Operations on arrays can be performed using operation functions, or written as array operation expressions
import numpy as np
a = np.array((1, 2, 3, 4, 5)) # 数组[ 1 2 3 4 5]
b = np.array((6, 7, 8, 9, 10)) # 数组[ 6 7 8 9 10]
print(np.add(a, b))
# 输出[ 7 9 11 13 15]
print(a + b)
# 输出[ 7 9 11 13 15]
[ 7 9 11 13 15]
[ 7 9 11 13 15]
Built-in random number function, trigonometric function, hyperbolic function, exponential and logarithmic function, arithmetic operation
, complex number processing and statistics, etc. Nearly a hundred kinds of mathematical functions can quickly perform various operations on data
import numpy as np
a = np.array((1, 2, 3, 4)) # 将元组转换为数组[1 2 3 4]
print(np.sum(a))
# 数组元素求和,输出10
print(a ** 2)
# 数组每个元素平方,[ 1 4 9 16]
print(a % 3)
# 数组每个元素对3 取模,[1 2 0 1]
print(np.sqrt(a)) # 开方[1. 1.41421356 1.73205081 2. ]
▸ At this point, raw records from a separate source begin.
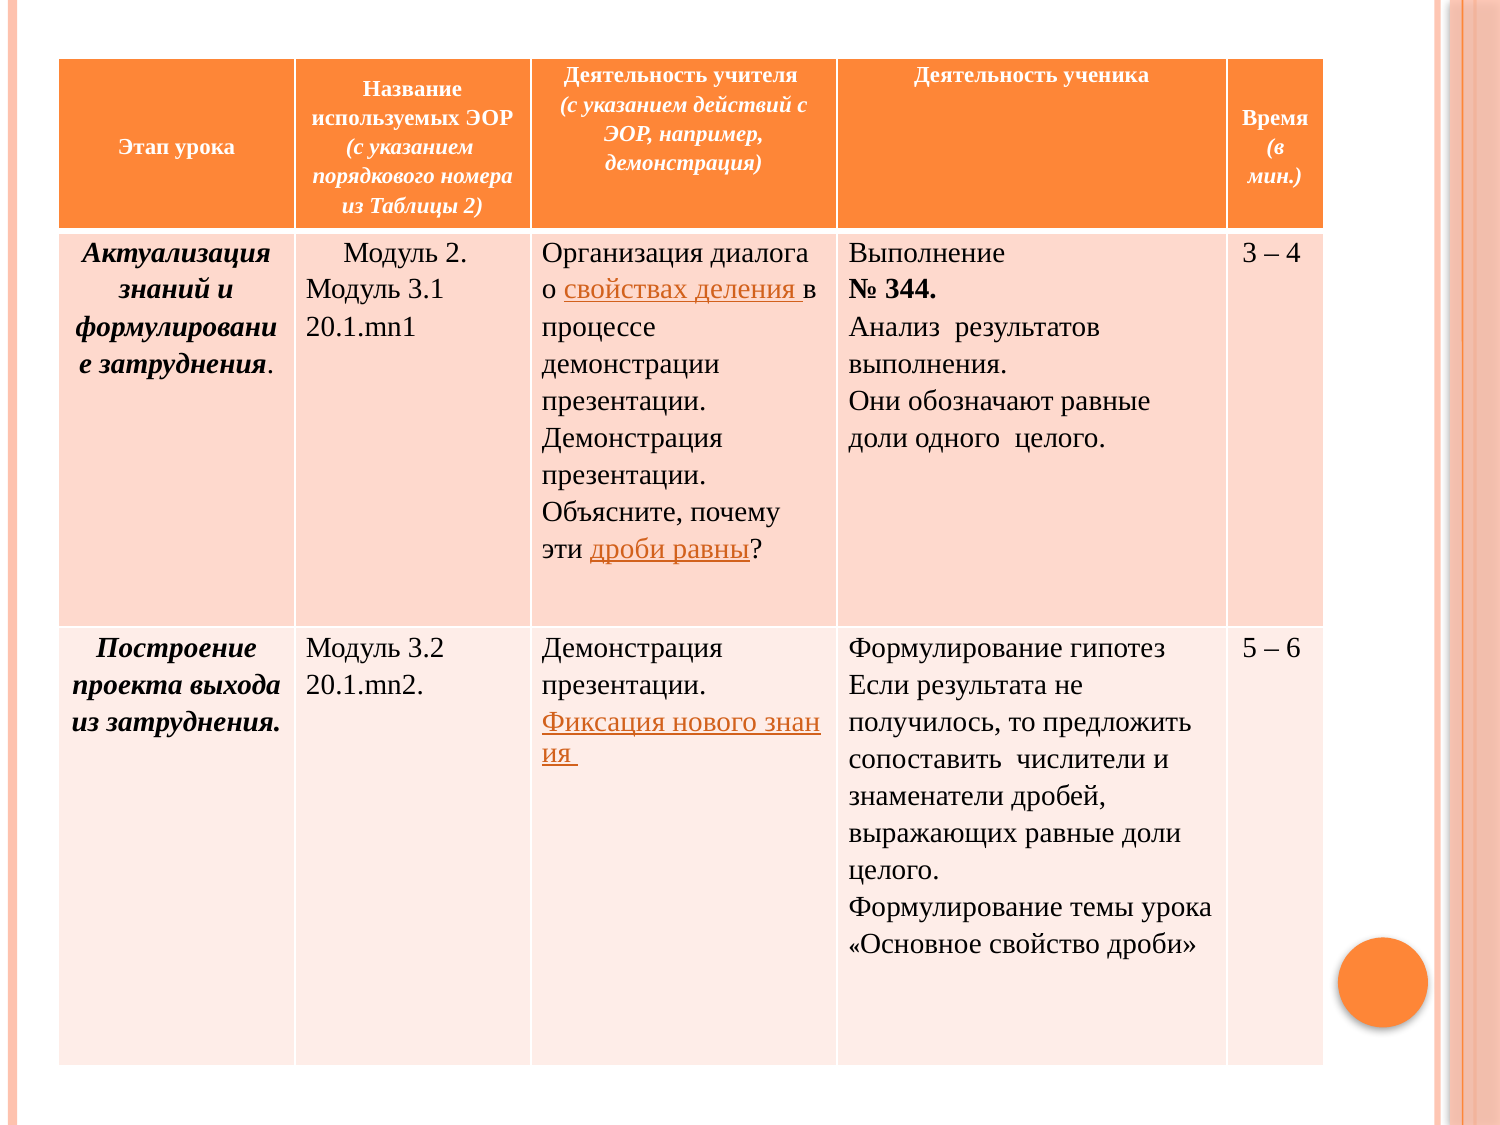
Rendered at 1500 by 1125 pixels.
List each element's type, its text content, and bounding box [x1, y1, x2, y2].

table_cell Модуль 2. Модуль 3.1 20.1.mn1 [296, 234, 530, 626]
table_cell Формулирование гипотез Если результата не получилось, то предложить сопоставить числители и знаменатели дробей, выражающих равные доли целого. Формулирование темы урока «Основное свойство дроби» [838, 628, 1226, 1065]
table_header Время (в мин.) [1228, 59, 1323, 228]
table_cell Построение проекта выхода из затруднения. [59, 628, 294, 1065]
table_cell Организация диалога о свойствах деления в процессе демонстрации презентации. Демонстрация презентации. Объясните, почему эти дроби равны? [532, 234, 836, 626]
table_cell Модуль 3.2 20.1.mn2. [296, 628, 530, 1065]
table_cell Актуализация знаний и формулирование затруднения. [59, 234, 294, 626]
table_cell 5 – 6 [1228, 628, 1323, 1065]
table_header Деятельность ученика [838, 59, 1226, 228]
table_cell Демонстрация презентации. Фиксация нового знания [532, 628, 836, 1065]
table_header Этап урока [59, 59, 294, 228]
table_cell Выполнение № 344. Анализ результатов выполнения. Они обозначают равные доли одного целого. [838, 234, 1226, 626]
table_cell 3 – 4 [1228, 234, 1323, 626]
table_header Деятельность учителя (с указанием действий с ЭОР, например, демонстрация) [532, 59, 836, 228]
table_header Название используемых ЭОР (с указанием порядкового номера из Таблицы 2) [296, 59, 530, 228]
print(np.square(a)) # 每个元素2次方的数组,[ 1 4 9 16]
Statistical Analysis
The descriptive statistics of digital features mainly include calculating the complete situation, minimum
value, maximum value, mean, median, range, standard deviation, variance and covariance of digital data, etc.
The descriptive statistics of digital features mainly include calculating the complete situation, minimum
value, maximum value, mean, median, range, standard deviation, variance and covariance of digital data, etc.
import numpy as np
arr = np.random.randint(100, size=(3, 4))
print(np.max(arr), np.argmax(arr)) # 数组最大值及位置序号,输出98 2
print(np.cumsum(arr)) # 数组元素逐个累加,[ 35 92 190 287 314 378 460 536 565 656 711 808]
print(np.mean(arr)) # 返回平均值,输出67.33333333333333
print(np.median(arr)) # 返回中位数,输出70.0
array slice
Read the file and return an array, and slice it using
data[row index or slice, column index or slice]
import numpy as np
file = '8.5 score.csv'
data = np.genfromtxt(file, dtype=str, delimiter=',', encoding='utf-8')
print(data[0]) # ['姓名' '学号' 'C语言' 'Java' 'Python' 'VB' 'C++' '总分']
print(data[1:, 0]) # ['朱佳' '李思' '郑君' '王雪' '罗明']
print(data[0, 2:-1]) # ['C语言' 'Java' 'Python' 'VB' 'C++']
print(data[1:, 2:-1])
print(data[:, 0::7])
[['75.2' '93' '66' '85' '88']
['86' ' 76' '96' '93' '67']
[' ' ' 98' '76' ' ' '89']
['99' ' 96' '91' '88' '86']
['95' '96' '85' '63' '91']]
[['姓名' '总分']
['朱佳' '407']
['李思' '418']
['郑君' '263']
['王雪' '460']
['罗明' '430']]
Those who mourn are burned with flames, and the fallen are unforgivable. Wings of eternal burning, take me out of the sinking of the mortal world.